EXERCISE DESCRIPTION:
Please return every line of the records below that contains the word "change".

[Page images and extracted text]
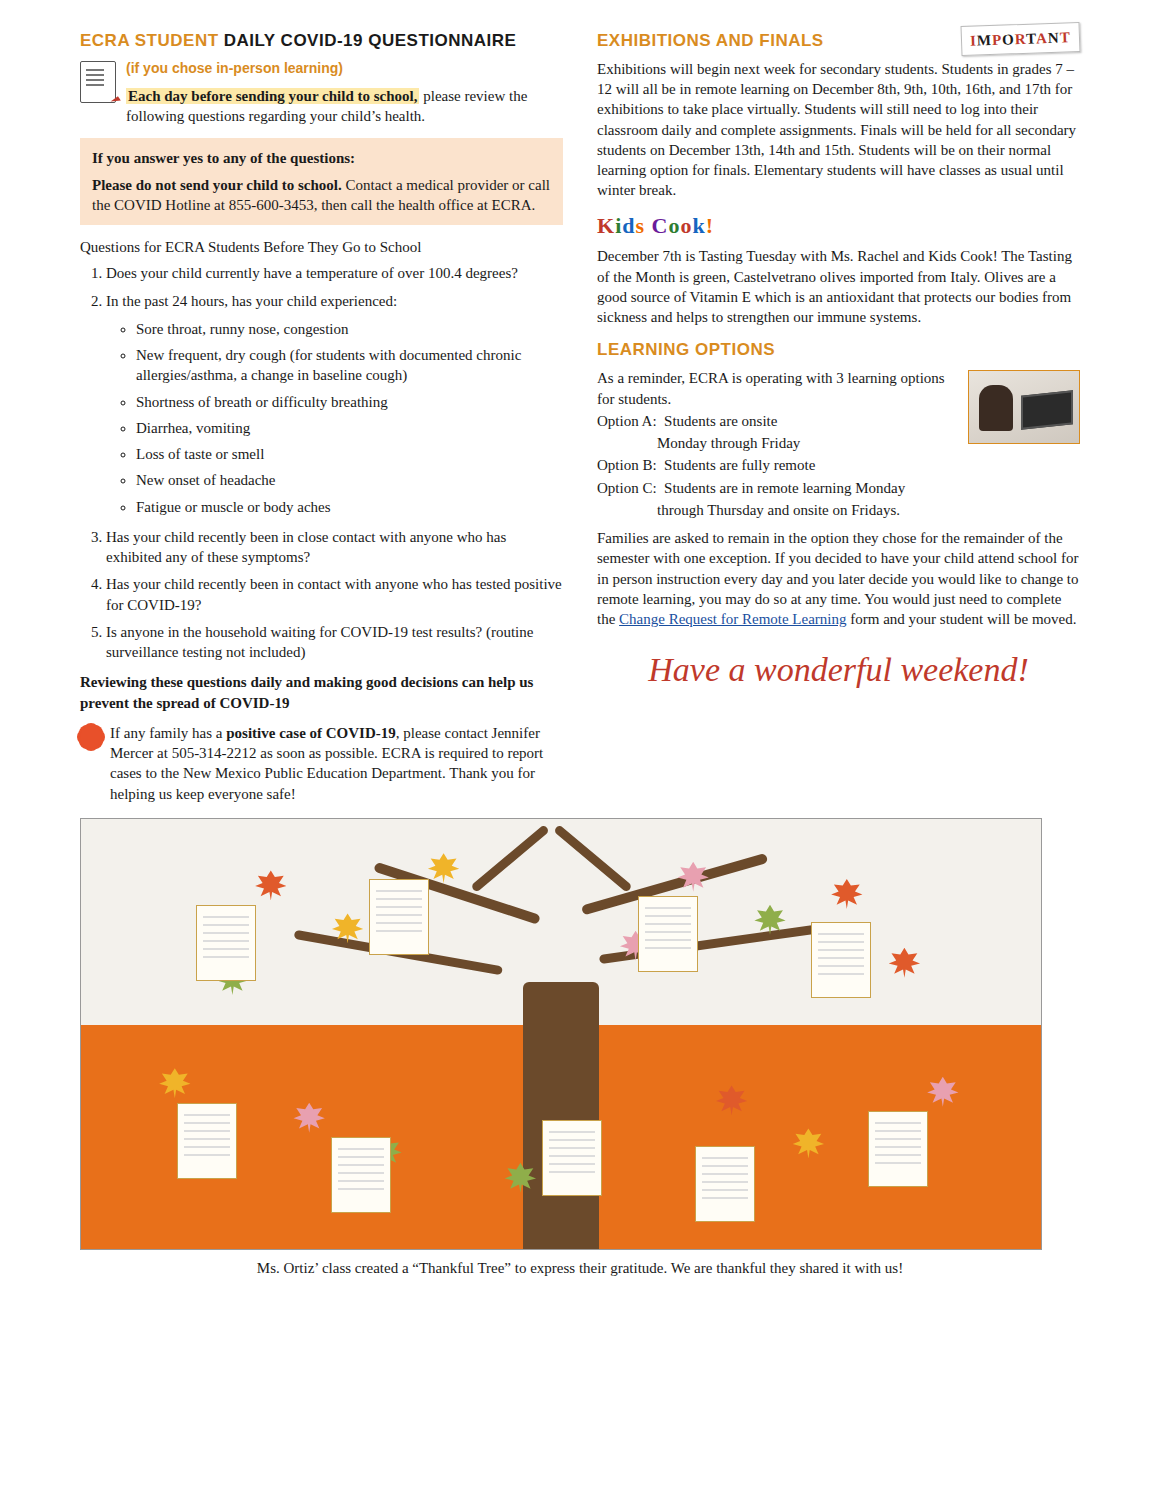ECRA STUDENT DAILY COVID-19 QUESTIONNAIRE
(if you chose in-person learning)
Each day before sending your child to school, please review the following questions regarding your child’s health.
If you answer yes to any of the questions:
Please do not send your child to school. Contact a medical provider or call the COVID Hotline at 855-600-3453, then call the health office at ECRA.
Questions for ECRA Students Before They Go to School
Does your child currently have a temperature of over 100.4 degrees?
In the past 24 hours, has your child experienced:
Sore throat, runny nose, congestion
New frequent, dry cough (for students with documented chronic allergies/asthma, a change in baseline cough)
Shortness of breath or difficulty breathing
Diarrhea, vomiting
Loss of taste or smell
New onset of headache
Fatigue or muscle or body aches
Has your child recently been in close contact with anyone who has exhibited any of these symptoms?
Has your child recently been in contact with anyone who has tested positive for COVID-19?
Is anyone in the household waiting for COVID-19 test results? (routine surveillance testing not included)
Reviewing these questions daily and making good decisions can help us prevent the spread of COVID-19
If any family has a positive case of COVID-19, please contact Jennifer Mercer at 505-314-2212 as soon as possible. ECRA is required to report cases to the New Mexico Public Education Department. Thank you for helping us keep everyone safe!
IMPORTANT
EXHIBITIONS AND FINALS
Exhibitions will begin next week for secondary students. Students in grades 7 – 12 will all be in remote learning on December 8th, 9th, 10th, 16th, and 17th for exhibitions to take place virtually. Students will still need to log into their classroom daily and complete assignments. Finals will be held for all secondary students on December 13th, 14th and 15th. Students will be on their normal learning option for finals. Elementary students will have classes as usual until winter break.
Kids Cook!
December 7th is Tasting Tuesday with Ms. Rachel and Kids Cook! The Tasting of the Month is green, Castelvetrano olives imported from Italy. Olives are a good source of Vitamin E which is an antioxidant that protects our bodies from sickness and helps to strengthen our immune systems.
LEARNING OPTIONS
As a reminder, ECRA is operating with 3 learning options for students.
Option A: Students are onsite
Monday through Friday
Option B: Students are fully remote
Option C: Students are in remote learning Monday
through Thursday and onsite on Fridays.
Families are asked to remain in the option they chose for the remainder of the semester with one exception. If you decided to have your child attend school for in person instruction every day and you later decide you would like to change to remote learning, you may do so at any time. You would just need to complete the Change Request for Remote Learning form and your student will be moved.
Have a wonderful weekend!
Ms. Ortiz’ class created a “Thankful Tree” to express their gratitude. We are thankful they shared it with us!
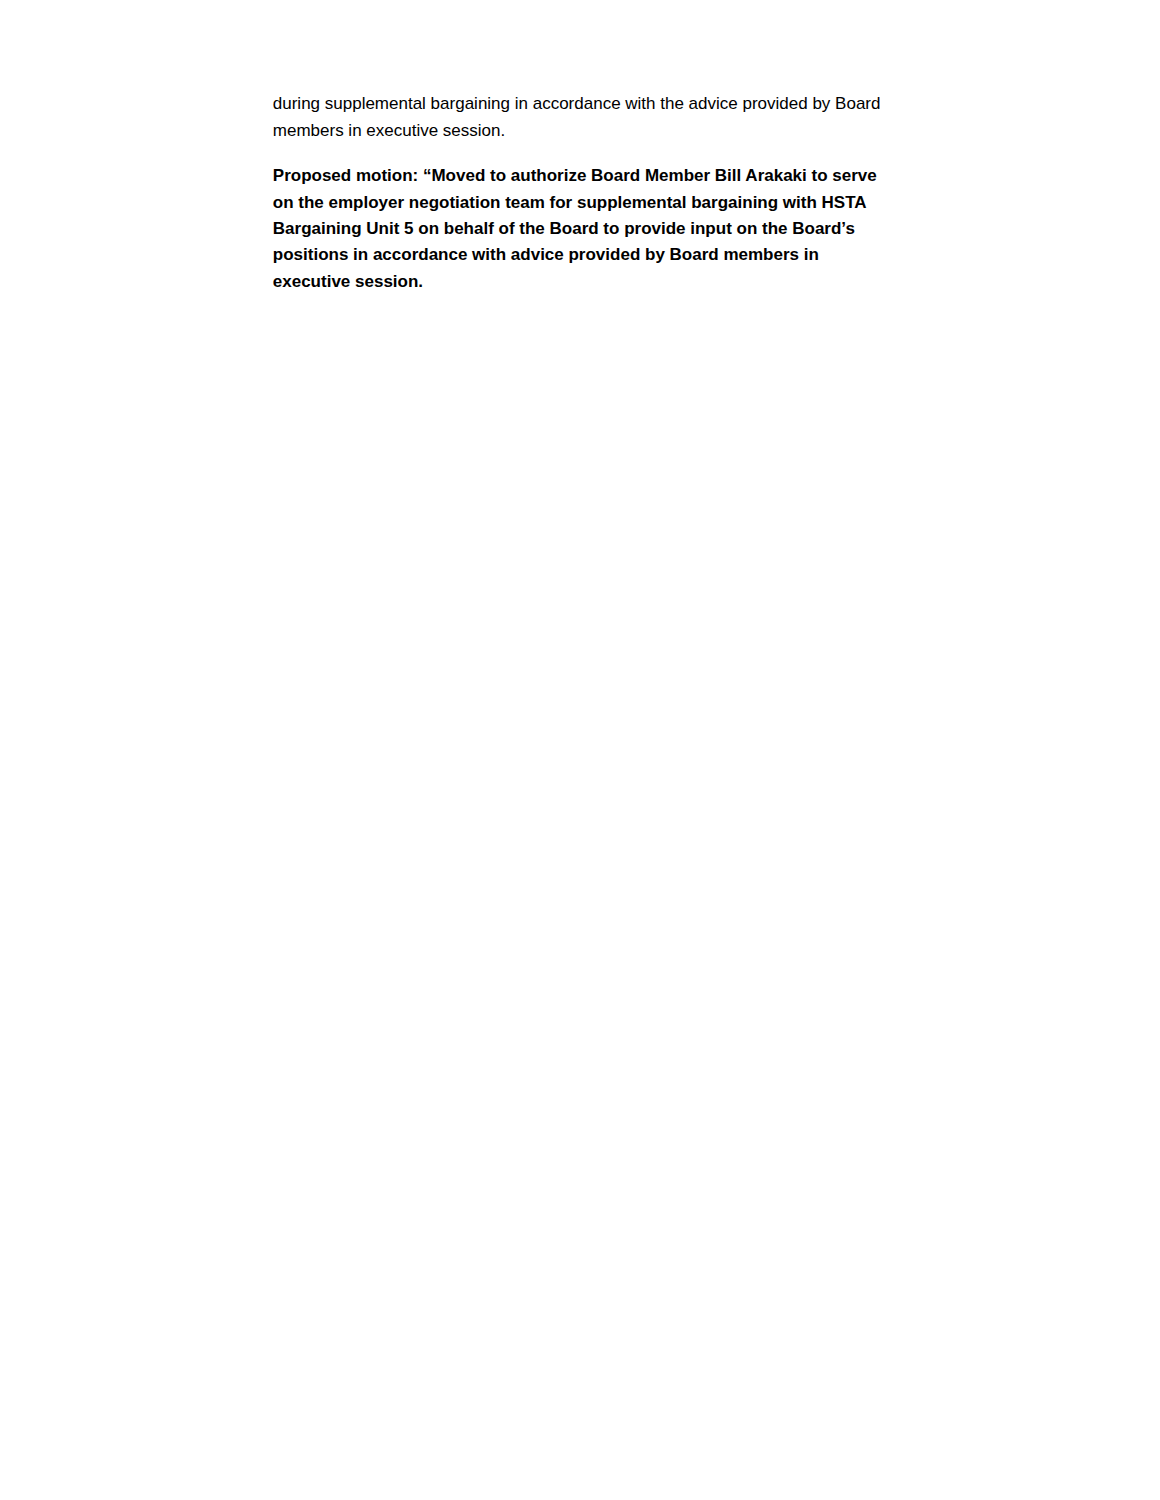during supplemental bargaining in accordance with the advice provided by Board members in executive session.
Proposed motion: “Moved to authorize Board Member Bill Arakaki to serve on the employer negotiation team for supplemental bargaining with HSTA Bargaining Unit 5 on behalf of the Board to provide input on the Board’s positions in accordance with advice provided by Board members in executive session.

EXPECTED OUTPUT:
New frequent, dry cough (for students with documented chronic allergies/asthma, a change in baseline cough)
Families are asked to remain in the option they chose for the remainder of the semester with one exception. If you decided to have your child attend school for in person instruction every day and you later decide you would like to change to remote learning, you may do so at any time. You would just need to complete the Change Request for Remote Learning form and your student will be moved.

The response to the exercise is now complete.